Records like this are odd things, at once exceptionally significant and totally beside the point. For Mourinho, 245 of the 250 have been scored either by an opponent or an irrelevance, and the fact of Rooney breaking it under his management is simple coincidence. It secures Rooney a place in footballing history, but it will only mean one more point at the end of the season. It helps Mourinho in his job exactly that much, and no further.
So, does Mourinho's classlessness matter? This is a question to which tBB doesn't pretend to have a definitive answer, and if you have a view, please put it in the comments.

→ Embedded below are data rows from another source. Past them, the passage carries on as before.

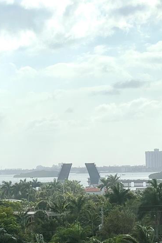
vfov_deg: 11.8
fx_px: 1162
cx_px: 82
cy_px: 242
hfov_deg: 8.0
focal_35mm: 172
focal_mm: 9
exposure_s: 1/927
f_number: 2.8
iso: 32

But there two points that are perhaps worth bearing in mind. The first is that the wider point of Herbert's article — "The prerequisite of managing such a storied institution as United is an understanding of its history" — is something that Mourinho has, a touch surprisingly, paid deference to over this season.
At least with respect to some things. He's been at pains to point out that he's trying to play more attractive football, as befits the popular perception of the club's history, and he's also made a point of acknowledging United's away support. All good PR, of course … which is exactly what going to the FWA's Rooneyfest would have been as well. Still, this makes it look less like a case of total self-absorption; more a balancing of priorities.
(Who knows, it could even be management. Nobody needs the rest of the season turning into a Rooney testimonial, least of all Rooney.)
The other thing to bear in mind is that a certain amount of singleminded classlessness is exactly what United signed up for. As was reported a few weeks ago, Mourinho introduced himself to his players by explaining that when his team doesn't win, he is an awful person to be around. That is what has, in the past, driven him to poke innocent bystanders in the eye, hide in laundry baskets, and myriad other sins against class, decorum, and sensibilities. That's why United, so the story goes, went with David Moyes.
And if there's one thing we can be sure of, it's that if Rooney had broken the record during a disappointing result under Moyes, he'd have been only too happy to talk and talk and talk about Rooney's magnificent achievement, his admirable character, his example to the youth of Britain … about anything except the dropped points. A nicer man? Probably. Certainly a classier one. Didn't save him in the end, though.
Anyway, do you think Mourinho is a classless berk? And do you care? (And does it even make sense to talk of class, when considering a football club that is owned by the Glazers and proudly boasts of its official tractor partner?)